Tutto qui l’apporto delle federazioni Europee, Francia e Jugoslavia, Romania e Belgio non rappresentavano certo degnamente il livello del calcio continentale. Le peripezie di Rimet rivolte alla partecipazione della nazionale francese, gli impedirono un «tour» diplomatico nei paesi europei per cercare di forzare l’agnosticismo con il quale avevano accolto la decisione di affidare l’organizzazione all’Uruguay.
L’Austria, la Svizzera, la Cecoslovacchia che vantavano fortissime rappresentative negarono la loro adesione accampando il rifiuto da parte delle società a pagare gli stipendi ai giocatori selezionati, l’Italia che aveva appena riportato la Coppa Internazionale vincendo a Budapest per 5-0, non partecipò alla spedizione con ciò innescando una velocissima polemica con i dirigenti uruguaiani che finirà solamente nel secondo dopoguerra.
La federazione italiana non chiarì le ragioni della propria defezione e malignamente la stampa latino-americana scriverà che l’accaduto era da imputare al timore di possibili reazioni al saccheggio che le nostre società stavano tramando ai danni di quel calcio con la comoda trappola della «doppia nazionalità». L’Inghilterra era fuori dalla FIFA fin dal congresso di Amsterdam per la solita disputa fra dilettantismo e professionismo, e non prese nemmeno in considerazione l’eventualità della partecipazione. Gli assenti, come sempre succede, ebbero torto, la manifestazione riscontrò un grande successo finanziario e sportivo, ma lasciò l’antipatico strascico della rappresaglia. Alle successive edizioni del ’34 e del ’38 la federazione uruguaiana ripagò gli organizzatori con la stessa moneta…

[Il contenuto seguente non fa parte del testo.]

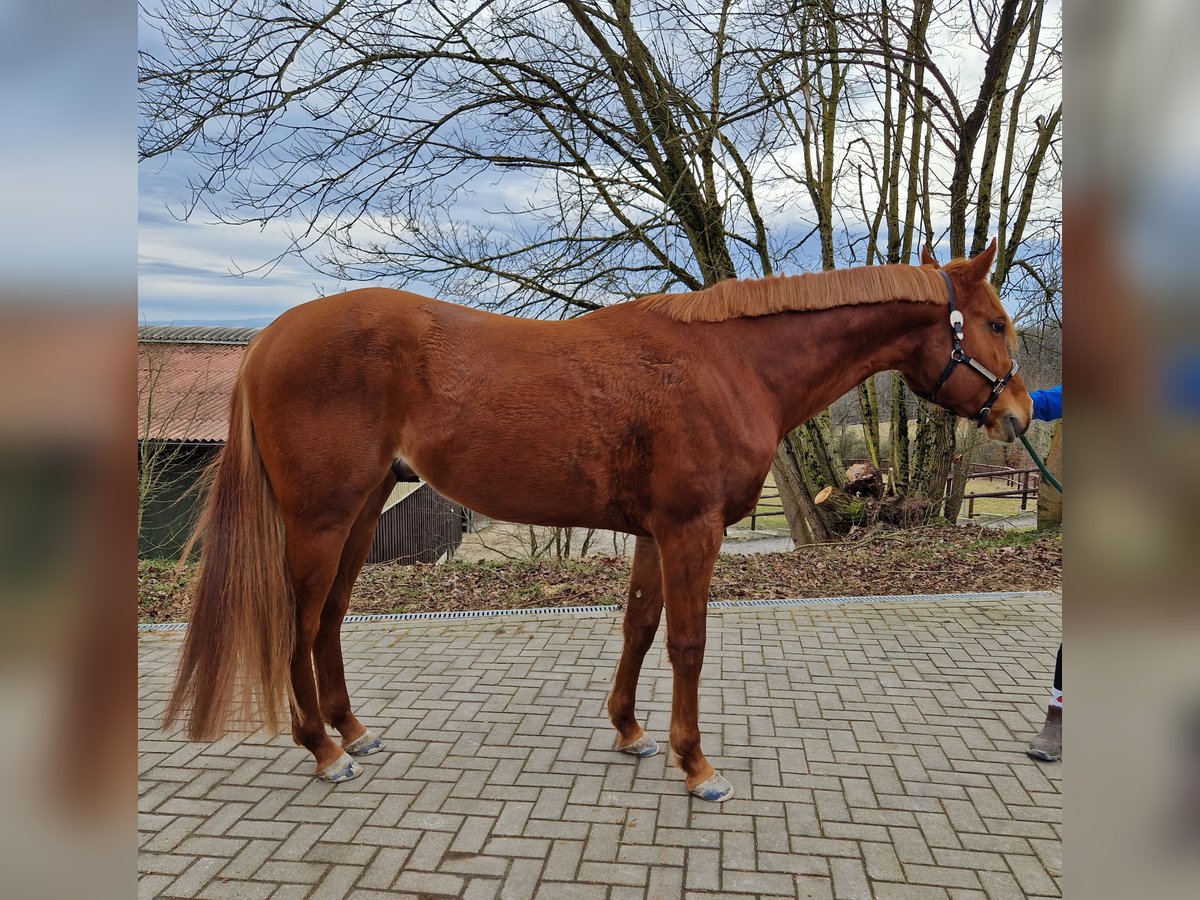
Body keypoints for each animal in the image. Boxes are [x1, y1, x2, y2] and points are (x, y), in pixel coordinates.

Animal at [166, 240, 1032, 801]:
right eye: (995, 323)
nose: (1021, 414)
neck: (731, 366)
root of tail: (267, 340)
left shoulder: (655, 531)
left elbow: (640, 629)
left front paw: (630, 732)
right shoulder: (691, 529)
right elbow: (687, 644)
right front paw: (696, 765)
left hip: (361, 511)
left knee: (331, 618)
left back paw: (353, 732)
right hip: (321, 516)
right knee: (298, 621)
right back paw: (321, 750)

A bordo del «Conte Verde» rumeni, francesi e belgi, (gli slavi navigavano con il «Florida» salpato da Marsiglia) viaggiavano in compagnia di Jules Rimet e dei delegati della FIFA. Il Presidente teneva nella cassaforte di bordo la Coppa opera dell’orafo francese Abel Lafleur. Il trofeo raffigurava una vittoria alata con le braccia alzate che reggevano una tazza. 1800 grammi d’oro massiccio interamente cesellato, una trentina di cm. d’altezza, l’oggetto d’arte era costato una cifra molto vicina ai cinquanta milioni di oggi. A bordo c’era il grande tenore Chaliaplin, che rifiutò di intrattenere i passeggeri per i festeggiamenti del passaggio dell’Equatore: «Se fossi un ciabattino vorreste forse che suolassi le vostre scarpe gratis? E’ la stessa cosa, gratis non canto». I calciatori si allenavano sui ponti di bordo spedendo una infinità di palloni in mare e importunando i passeggeri che imprecavano irati «contro» quei pazzi che giocavano piuttosto di lavorare. Bella gioventù!